We were able to accomplish the following:

(1) We eliminated estate taxes entirely.

(2) We increased his net after-tax spendable income by 35% by reducing income taxes.

(3) We reduced his insurance costs and made them deductible.

(4) We “bullet proofed” his assets and protected them from lawsuits and claims from creditors.

(5) We eliminated capital gains taxes on the sale of his appreciated assets.

(6) We facilitated the updating and improvement of his wills, trusts and legal documents.

(7) We created a family foundation to keep his and his wife’s name highly memorable and visible in the eyes of family, friends, charities, schools and universities in perpetuity!

(8) We created dynasty trusts running for generations for his children, grandchildren and great-grandchildren that included his values, morals and beliefs. We provided incentives to future generations in place of “free rides” in order to promote happy, healthy and productive lives and lifestyles.

(9) We protected the assets of his heirs from lawsuits, IRS claims, creditor claims and divorcing spouses.

(10) We accomplished all of this at a total cost of less than 1% of his tax savings!

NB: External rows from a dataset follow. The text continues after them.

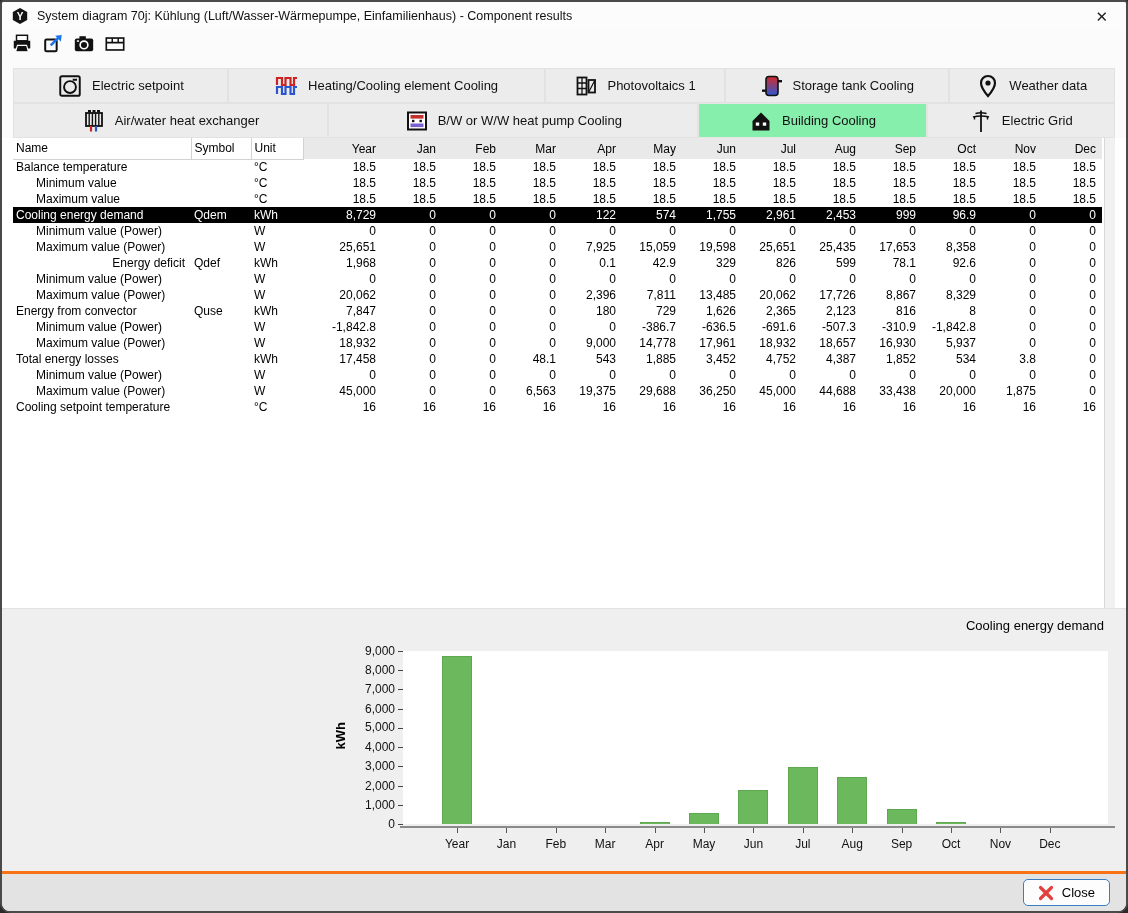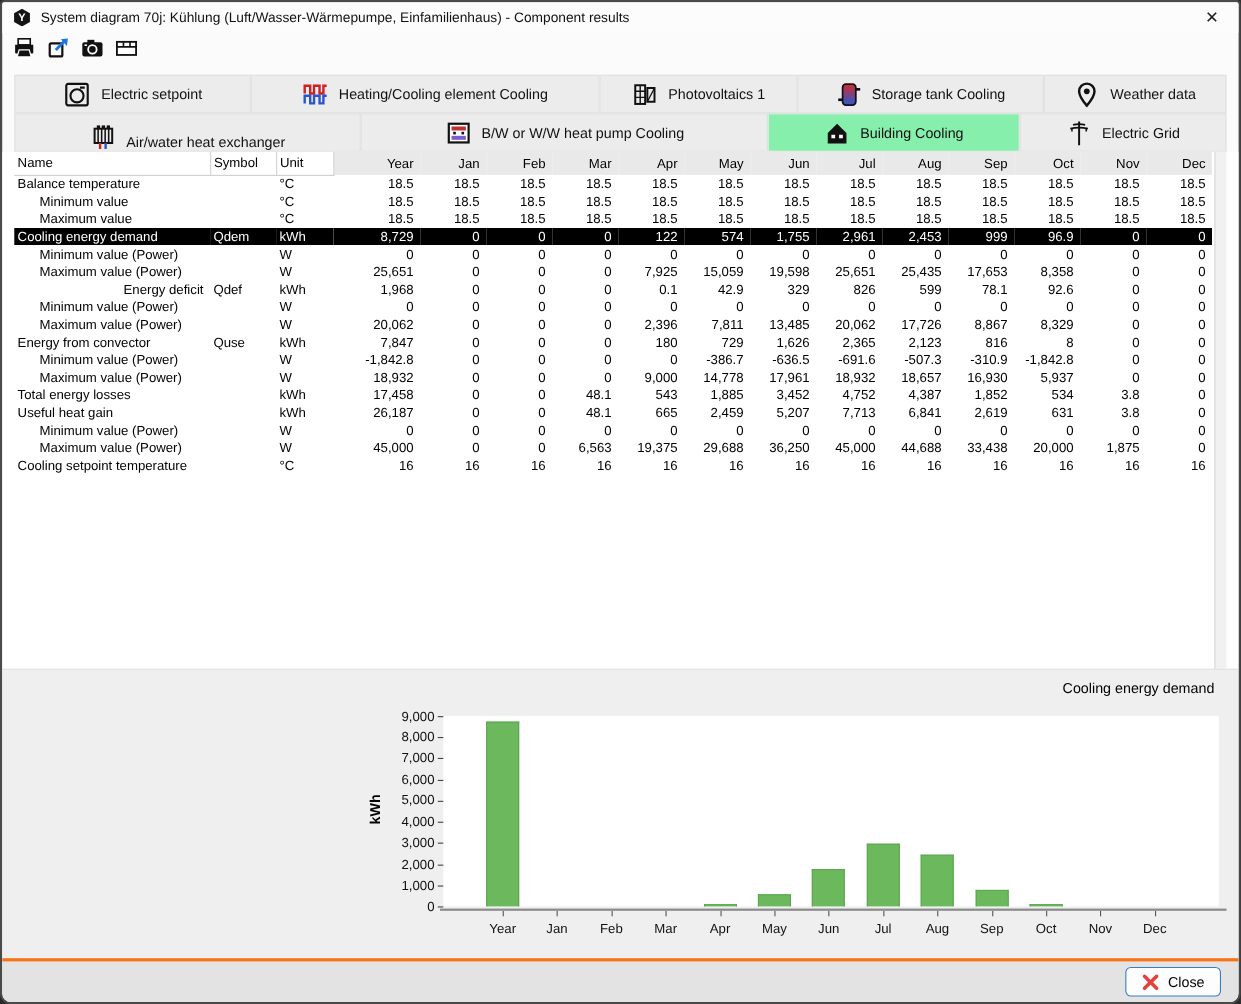--- a/index.html
+++ b/index.html
@@ -158,7 +158,7 @@
         </div>
       </div>
     <div class="tab-row" id="tabrow1">
-        <div class="tab" style="width: 28.6%; align-items: flex-end;">
+        <div class="tab" style="width: 28.6%;">
           <span class="ticon">
             <svg width="24" height="24" viewBox="0 0 24 24">
               <rect x="4" y="4" width="16" height="13" fill="none" stroke="#111" stroke-width="1.8"></rect>

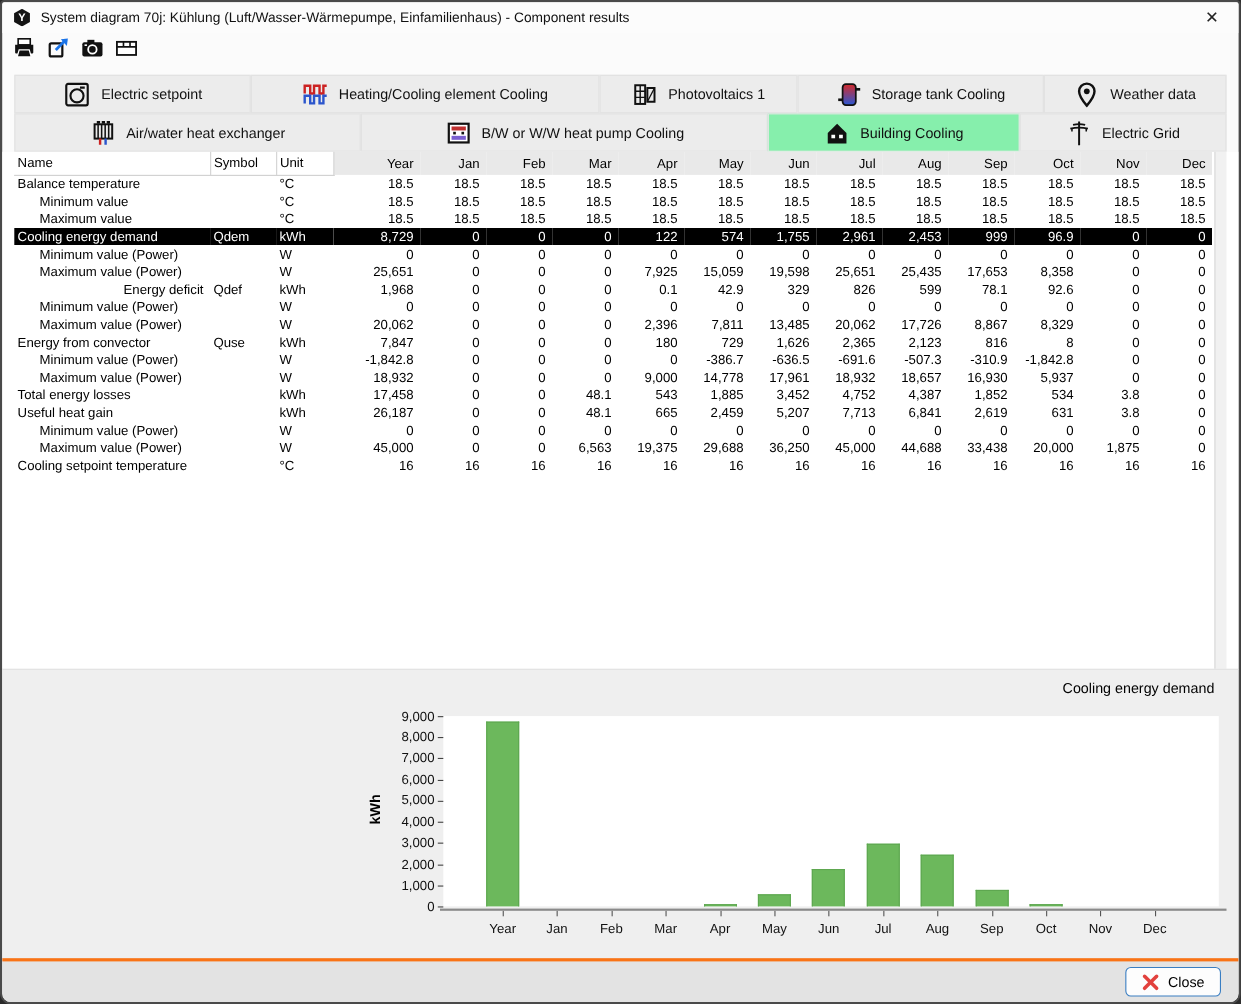--- a/index.html
+++ b/index.html
@@ -484,24 +484,6 @@
             <td class="num">4,387</td>
             <td class="num">1,852</td>
             <td class="num">534</td>
-            <td class="num">3.8</td>
-            <td class="num">0</td>
-          </tr>
-          <tr>
-            <td style="padding-left: 3px;">Useful heat gain</td>
-            <td></td>
-            <td>kWh</td>
-            <td class="num">26,187</td>
-            <td class="num">0</td>
-            <td class="num">0</td>
-            <td class="num">48.1</td>
-            <td class="num">665</td>
-            <td class="num">2,459</td>
-            <td class="num">5,207</td>
-            <td class="num">7,713</td>
-            <td class="num">6,841</td>
-            <td class="num">2,619</td>
-            <td class="num">631</td>
             <td class="num">3.8</td>
             <td class="num">0</td>
           </tr>

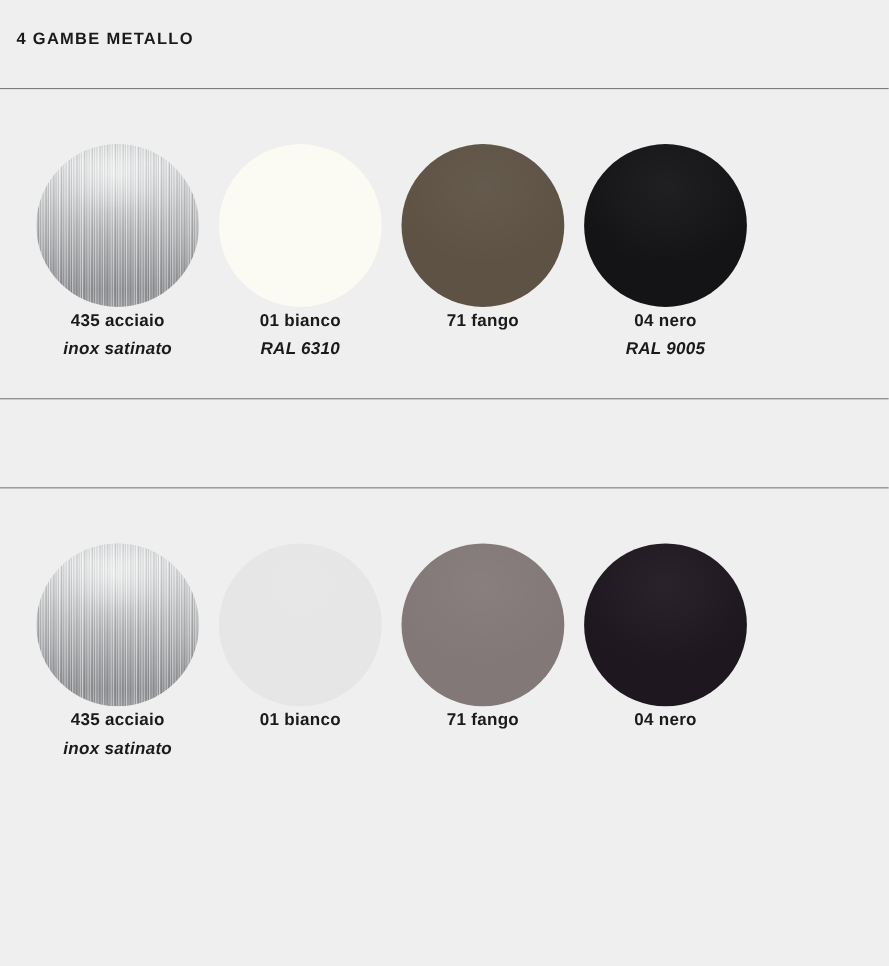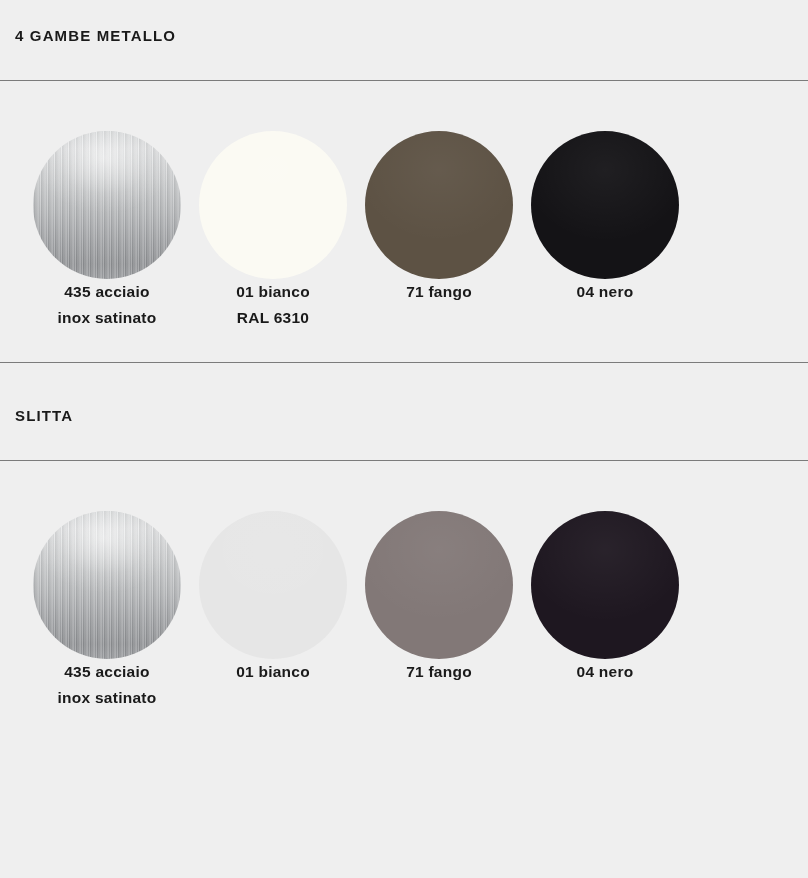--- a/index.html
+++ b/index.html
@@ -68,7 +68,7 @@
     line-height: 26px;
     letter-spacing: 0.25px;
   }
-  .swatch-label .l2 { display: block; }
+  .swatch-label .l2 { display: block; font-style: italic; }
 
   
   .steel {

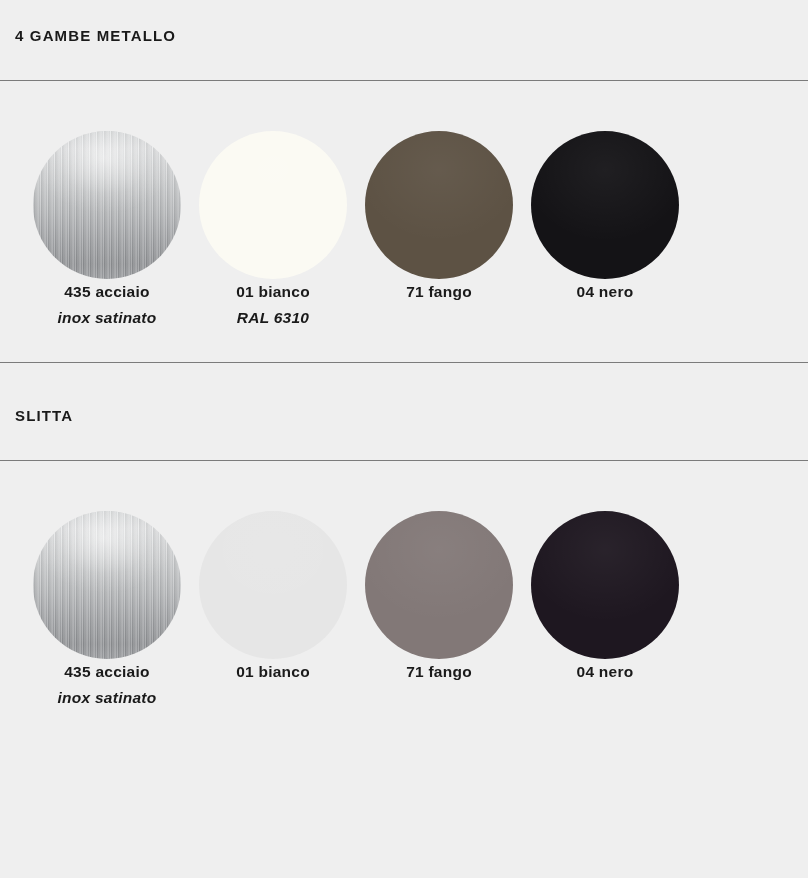--- a/index.html
+++ b/index.html
@@ -166,6 +166,7 @@
         <div class="swatch-disc flat" style="background-color:#141316"></div>
         <div class="swatch-label">
           <span>04 nero</span>
+          <span class="l2">RAL 9005</span>
         </div>
       </div>
 

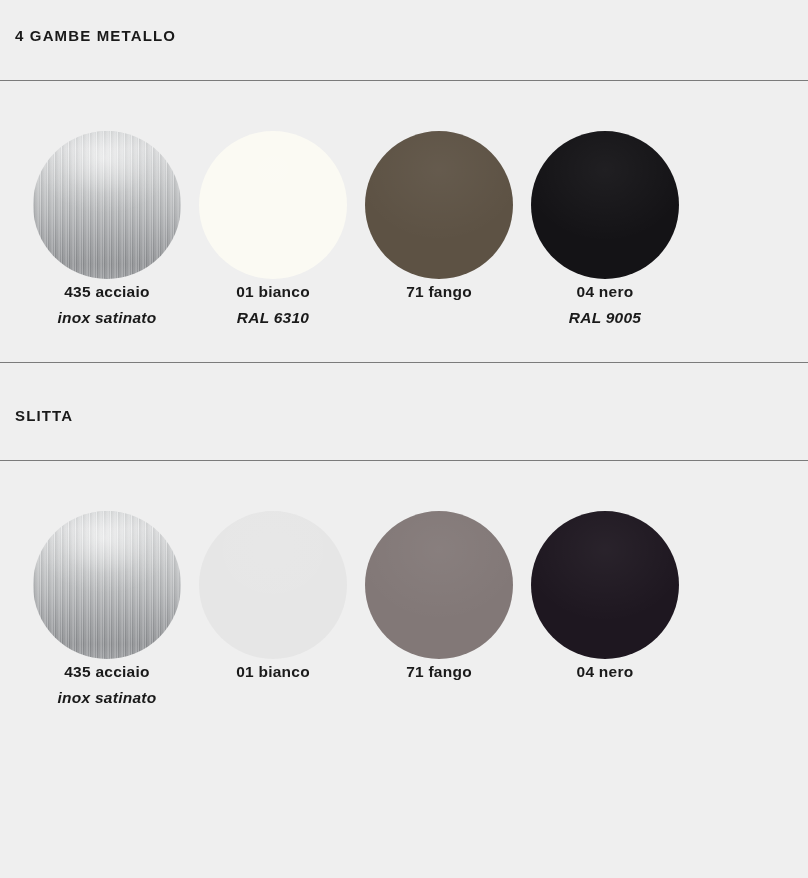--- a/index.html
+++ b/index.html
@@ -177,7 +177,6 @@
   </div>
 
   <div class="t2">
-    <div class="section-title">SLITTA</div>
     <div class="gap-after-title-2"></div>
     <div class="divider"></div>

This man now enjoys a larger income which allows him to currently gift to his favorite causes without affecting his lifestyle. He has created endowments at no current cost to himself (the current tax savings are paying for it). He has eliminated worry over the estate tax problem and the future of his business. He has given his family his values along with his wealth, protected their assets and he has passed along incentives for them to lead and live good lives.